▸ **Текст для разбора**

━━━━

Берег неисцелимых
Заметки о Сан-Франциско
Просыпаюсь в самолете. Облака улетучились, под нами — Земля как она есть: горы и пустыни, иссиня-черные тени на склонах и в расщелинах, разливы охристого, серого, коричневого, долгие песчаные пряди пересохших рек, которые в одной из долин сливаются в очертания гигантской креветки. Здесь никогда не ступала нога человека. Он еще даже не родился.
***
Постепенно на этой неуступчивой планете появляются редкие, очень точные зеленые круги и прямоугольники. Вдали в предгорьях очерчивается нечто вроде брошенной картины Малевича: там есть вода, отчего пустынный серый холст перепачкан влажной сажей и бирюзой, недописанными в те же круги, трапеции и треугольники.
Город, как всегда, разбрасывает перед собой битую слюду.
***
На эскалаторе горит вертикальная радужная полоска ровно в две ступеньки высотой. Она проплывает у меня по затылку, спине. Солнце преломляется в стеклах аэропорта, простреливает спектром по путешественникам — случайно или так построено, Сан-Франциско — о солнце и о радуге.
***
Поезд с культурологическим названием BART прямо из полудня врезается в облако; пропажа на подлете, оно оказывается здесь, стоит по краям перрона, заволакивает соседние пути, деревья и дома, при этом солнце светит как ни в чем ни бывало, отчего у тумана появляется диковатый желтый оттенок, а реальность начинает напоминать медленный психоделический триллер — сейчас вслед за пассажирами в вагон вдруг занырнет нечто... но через две станции туман обрывается, оставаясь за нашими спинами такой же сосредоточенной и безусловной целостностью.

━━━━

▸ **Записанные сведения**
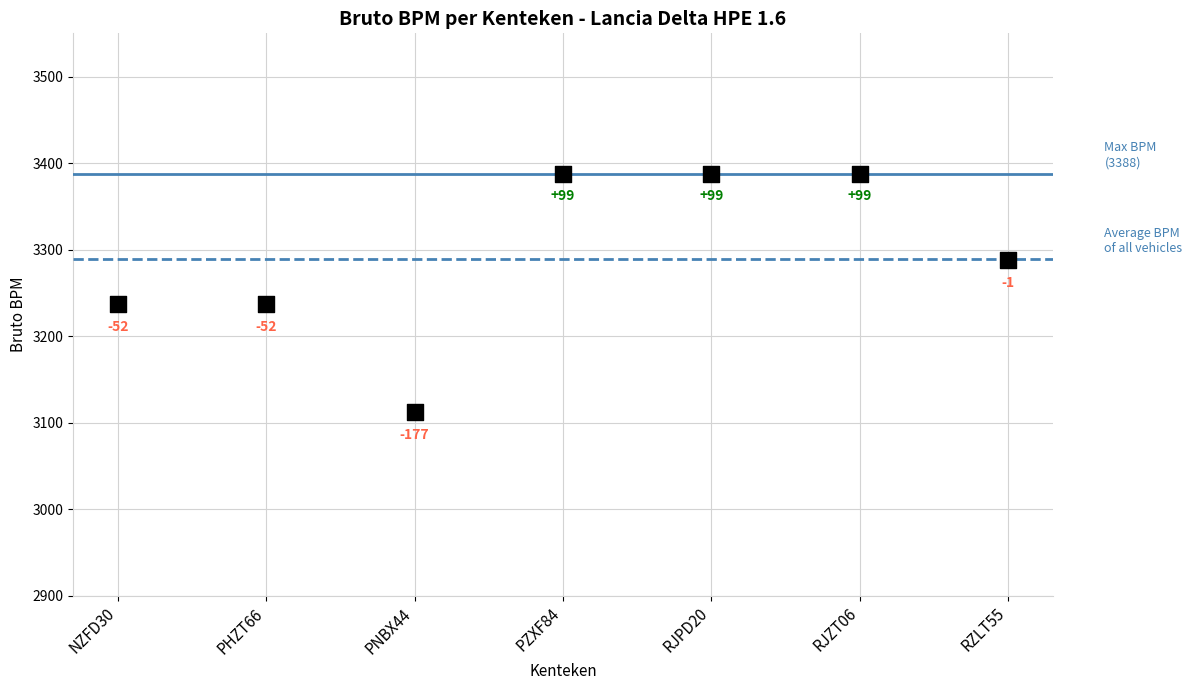

What is the range of Y values (max minus min)?

276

━━━━

▸ **Задания для выполнения**
**a)** Ответьте по заметкам о Сан-Франциско:
(i) На что похоже то, что очерчивается вдали в предгорьях?
(ii) Какой высоты радужная полоска на эскалаторе?
(iii) Через сколько станций обрывается туман?
**b)** Перепечатайте из заметок о Сан-Франциско отрывок между словами «Город, как всегда, разбрасывает» и «и о радуге.», включая эти слова.

▸ **Ответы к заданиям**
**a)**
(i) На брошенную картину Малевича.
(ii) Ровно в две ступеньки.
(iii) Через две станции.

**b)**
Город, как всегда, разбрасывает перед собой битую слюду.
***
На эскалаторе горит вертикальная радужная полоска ровно в две ступеньки высотой. Она проплывает у меня по затылку, спине. Солнце преломляется в стеклах аэропорта, простреливает спектром по путешественникам — случайно или так построено, Сан-Франциско — о солнце и о радуге.